Many boards operate with governance models designed for a slower, more predictable environment. As technology, regulation and stakeholder expectations accelerate, inherited processes can quietly become constraints if they are no longer actively examined.
Effective boards do not abandon experience. They test it.
They ask whether established ways of working still provide direction in today’s context, or whether governing differently would lead to more resilient, accountable decisions.
Good governance doesn’t just protect the organisation; it steers it. It aligns innovation with purpose, clarifies authority, and sustains trust when decisions must be made under pressure.
Good governance does not slow organisations down. Bad governance does.
In complex, people-led organisations, governance rarely fails because of poor intent. It fails when decision rights blur, accountability dilutes, and human behaviour is overlooked.
Governance Drift™
Where accountability blurs before failure becomes visible.
I call this Governance Drift, the gradual blurring of accountability that precedes every material failure.
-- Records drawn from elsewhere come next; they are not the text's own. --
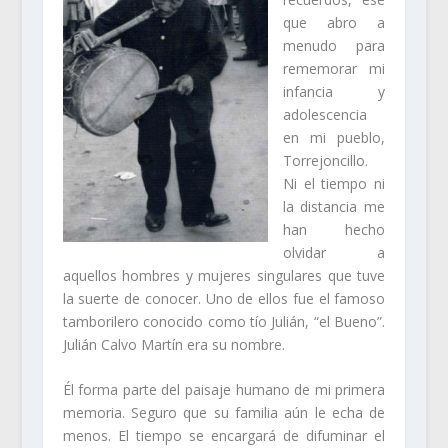
que abro a
menudo para
rememorar mi
infancia y
adolescencia
en mi pueblo,
Torrejoncillo.
Ni el tiempo ni
la distancia me
han hecho
olvidar a
aquellos hombres y mujeres singulares que tuve
la suerte de conocer. Uno de ellos fue el famoso
tamborilero conocido como tío Julián, “el Bueno”.
Julián Calvo Martín era su nombre.
Él forma parte del paisaje humano de mi primera
memoria. Seguro que su familia aún le echa de
menos. El tiempo se encargará de difuminar el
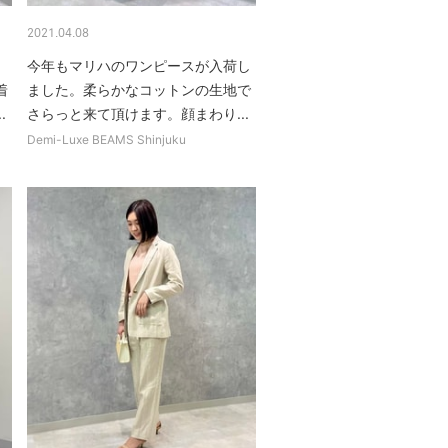
2021.04.08
。
今年もマリハのワンピースが入荷し
着
ました。柔らかなコットンの生地で
.
さらっと来て頂けます。顔まわり...
Demi-Luxe BEAMS Shinjuku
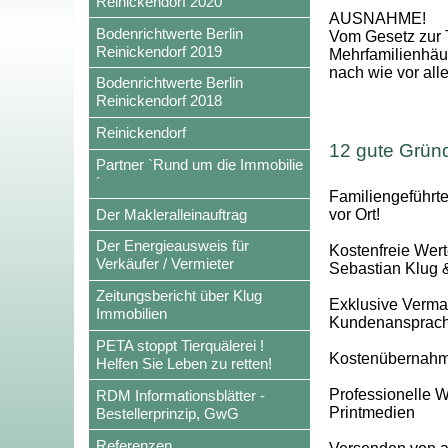
Reinickendorf 2020
AUSNAHME!
Bodenrichtwerte Berlin
Vom Gesetz zur 
Reinickendorf 2019
Mehrfamilienhäus
nach wie vor all
Bodenrichtwerte Berlin
Reinickendorf 2018
Reinickendorf
12 gute Grün
Partner `Rund um die Immobilie
´
Familiengeführt
Der Makleralleinauftrag
vor Ort!
Der Energieausweis für
Kostenfreie Wert
Verkäufer / Vermieter
Sebastian Klug
Zeitungsbericht über Klug
Exklusive Vermark
Immobilien
Kundenansprac
PETA stoppt Tierquälerei !
Kostenübernahme
Helfen Sie Leben zu retten!
Professionelle W
RDM Informationsblätter -
Printmedien
Bestellerprinzip, GwG
Referenzen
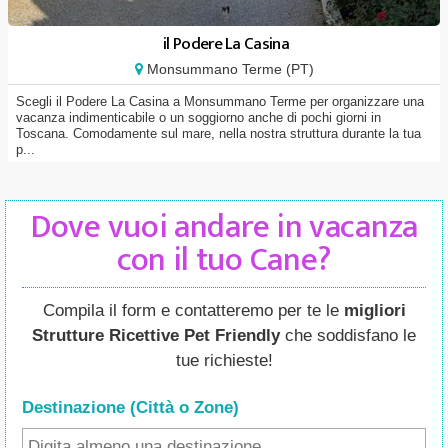
il Podere La Casina
Monsummano Terme (PT)
Scegli il Podere La Casina a Monsummano Terme per organizzare una
vacanza indimenticabile o un soggiorno anche di pochi giorni in
Toscana. Comodamente sul mare, nella nostra struttura durante la tua
p...
Dove vuoi andare in vacanza
con il tuo Cane?
Compila il form e contatteremo per te le
migliori
Strutture Ricettive Pet Friendly
che soddisfano le
tue richieste!
Destinazione (Città o Zone
)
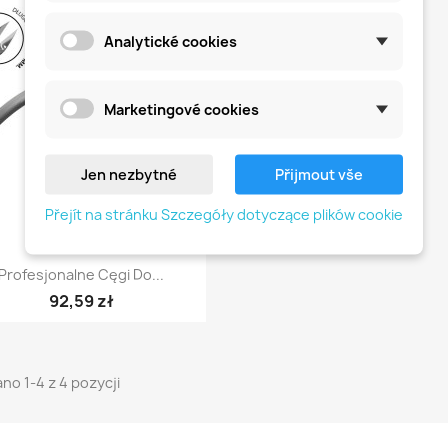
favorite_border
Analytické cookies
Marketingové cookies
Jen nezbytné
Přijmout vše
Přejít na stránku Szczegóły dotyczące plików cookie
Szybki podgląd

Profesjonalne Cęgi Do...
92,59 zł
no 1-4 z 4 pozycji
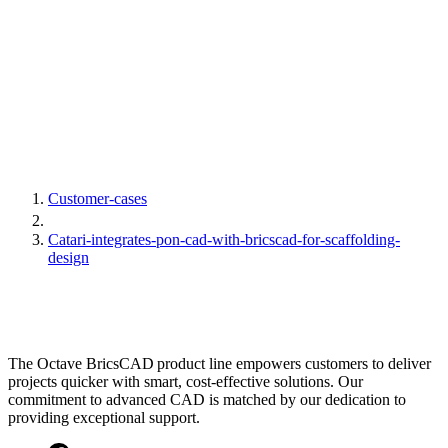
Customer-cases
Catari-integrates-pon-cad-with-bricscad-for-scaffolding-
design
The Octave BricsCAD product line empowers customers to deliver
projects quicker with smart, cost-effective solutions. Our
commitment to advanced CAD is matched by our dedication to
providing exceptional support.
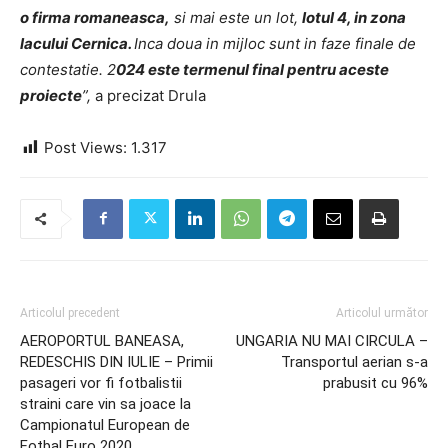
o firma romaneasca,
si mai este un lot,
lotul 4, in zona
lacului Cernica.
Inca doua in mijloc sunt in faze finale de
contestatie. 2
024 este termenul final pentru aceste
proiecte
”,
a precizat Drula
Post Views:
1.317
Articolul precedent
Articolul următor
AEROPORTUL BANEASA,
UNGARIA NU MAI CIRCULA –
REDESCHIS DIN IULIE – Primii
Transportul aerian s-a
pasageri vor fi fotbalistii
prabusit cu 96%
straini care vin sa joace la
Campionatul European de
Fotbal Euro 2020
It emerges quietly, long before a crisis becomes obvious, when pace and complexity outgrow the governance designed to oversee them.
My work focuses on strengthening board judgement where it matters most, helping boards challenge assumptions, move beyond default positions, and govern dynamically without sacrificing rigour or trust.
What guides my approach
People engage with governance when they feel respected, trusted and part of the solution. In practice, this determines whether governance strengthens performance, or is bypassed when pressure mounts. This principle underpins all my board and advisory work.
- Governance is a performance system, not a compliance exercise
- People are more likely to apply governance they help shape, and quietly bypass what feels imposed or misaligned
- Culture, incentives and power dynamics matter as much as structure
When boards call me in
- “Culture says one thing, incentives say another”
- “We have governance, yet decisions are still messy”
- “Transformation keeps stalling once execution begins”
- “Risk is everywhere, but no one really owns it”
- “The board is either too operational or too detached”
Different symptoms. The same underlying governance misalignment.
How I work with boards
- Fast, independent diagnostic reviews
- Board and executive sessions that surface real decision friction
- Governance redesign and embedding where accountability truly sits
- Ongoing advisory support at moments that matter
My work strengthens board judgement so governance remains a source of direction, not friction, when decisions matter most.